Who would we be without that story?
Asking yourself this question is a very good idea. If you are honest, you will find that no matter how bad it’s been for you, no matter what you’ve encountered, these things are only things that you experienced… they are not you. Additionally they don’t have to be continually brought up to the surface to validate why you with hold love from others or stop trying to do things.
The “secret” to being happy is really quite simple… Simply let go of your idea of who you are and just be who you are… without the background noise about how other people will view you.
This is quite easy to write, say or expect… but another thing altogether to actually do. In fact, it may be the single most difficult thing you’ll ever endeavor. Who you are first must be “remembered”. Then you have to reprogram your thinking until your memory of who you really are is your reality…
In the many years of working with people during their most desperate times, this is consistent. No one comes to someone like me when all is well. Usually, all hell’s broken loose and they can’t figure out how they have what they have. They aren’t willing to continue living the way they’ve been living, but unclear about how to spring into the next place. Many people simply cycle back around into the story and keep living that out, hoping that somehow it will magically shift. Sometimes it does, but most of the time the next promising event turns out to be a variation on the theme…
When someone invests in their future by using therapy or deep soul defining work there will be a shift. Therapy is slower, but it’s effective… Soul work is much faster and actually much less painful. There is an understanding that my clients have that they are stuck in a miserable story about life so once the light of understanding gets shined on that, there’s movement. Somehow (and I don’t know what the apparatus is that works this magic, other than it moves through me to my clients) the bright awareness that comes through is so compelling that the story line becomes obsolete and unnecessary. The story fades and the memory of who you really are becomes very clear.

SOURCE INFORMATION:

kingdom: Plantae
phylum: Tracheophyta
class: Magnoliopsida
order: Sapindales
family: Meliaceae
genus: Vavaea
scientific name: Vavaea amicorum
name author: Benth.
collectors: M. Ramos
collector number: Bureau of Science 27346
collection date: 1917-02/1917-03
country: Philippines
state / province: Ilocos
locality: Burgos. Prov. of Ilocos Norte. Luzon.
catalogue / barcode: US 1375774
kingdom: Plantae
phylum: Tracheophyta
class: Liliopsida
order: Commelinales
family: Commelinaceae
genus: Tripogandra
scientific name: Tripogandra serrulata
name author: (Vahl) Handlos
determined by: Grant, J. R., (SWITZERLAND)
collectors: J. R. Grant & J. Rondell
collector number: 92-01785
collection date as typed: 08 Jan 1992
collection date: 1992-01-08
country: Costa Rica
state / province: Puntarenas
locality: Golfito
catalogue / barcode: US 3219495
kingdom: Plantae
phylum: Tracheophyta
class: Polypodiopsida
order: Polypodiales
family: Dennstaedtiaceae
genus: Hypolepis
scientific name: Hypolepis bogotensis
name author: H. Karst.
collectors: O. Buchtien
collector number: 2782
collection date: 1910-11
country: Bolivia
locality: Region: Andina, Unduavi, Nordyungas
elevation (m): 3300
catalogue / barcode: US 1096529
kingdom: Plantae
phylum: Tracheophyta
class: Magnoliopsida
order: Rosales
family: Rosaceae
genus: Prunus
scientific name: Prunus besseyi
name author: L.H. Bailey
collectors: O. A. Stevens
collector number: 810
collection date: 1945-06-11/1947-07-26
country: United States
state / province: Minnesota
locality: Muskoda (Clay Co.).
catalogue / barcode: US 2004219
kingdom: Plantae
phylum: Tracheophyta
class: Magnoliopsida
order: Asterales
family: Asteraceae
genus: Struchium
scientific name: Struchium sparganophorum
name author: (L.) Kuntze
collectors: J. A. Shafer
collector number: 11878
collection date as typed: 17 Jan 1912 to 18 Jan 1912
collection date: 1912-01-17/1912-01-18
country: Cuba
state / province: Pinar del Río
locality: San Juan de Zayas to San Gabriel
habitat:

SET OF TASKS:
[a] In the passage about letting go of one's personal story, what two things are said to be slower and faster, respectively?
[b] Continue the passage about letting go of one's personal story from the point where it ends.

RESULTS FOR EACH TASK:
[a] Therapy is slower, and soul work is much faster.

[b]
Holding onto that awareness is the next step. Sometimes it’s complete and the story fades away and new clarity becomes the guidance. In fact, the story sounds silly or even a bit stupid and is no longer told – either to self or to an audience. Courage is a natural component, but it’s not even courage that one needs… it’s the initiative to act from a new platform of awareness.
Without the clutter of agreements and history clouding the senses, action is certain. For others, once that big story stops being told a new one that’s a variation of it bubbles up to the surface. From my vantage point, it’s like the layers of an onion. Removing the crusty old skin opens the person up to another layer of “knowing” that also doesn’t serve. As the layers are cleared, new options present themselves.
It’s much faster and more productive than traditional therapy to work at the level of the soul… and your “story” becomes nothing more than an event, or a series of events that have no bearing on your choices; conscious or unconscious. What then occurs is your ability to retell the story you’ve lived without a relationship to it, other than it’s having happened.
Gather up a small child and tell them a story… but do your best to refrain from telling the limiting story about yourself to you or anyone else, for that matter. Just making a new determination to rewrite the story of your life from the place of being aware that you are a boundless being with potentials beyond what’s come before can be incredibly fun… which is why we are living. To have fun.
“Tell Me A Story” can become a lovely interlude that’s full of characters and events that excite you, rather than upset you… Try that on for size today.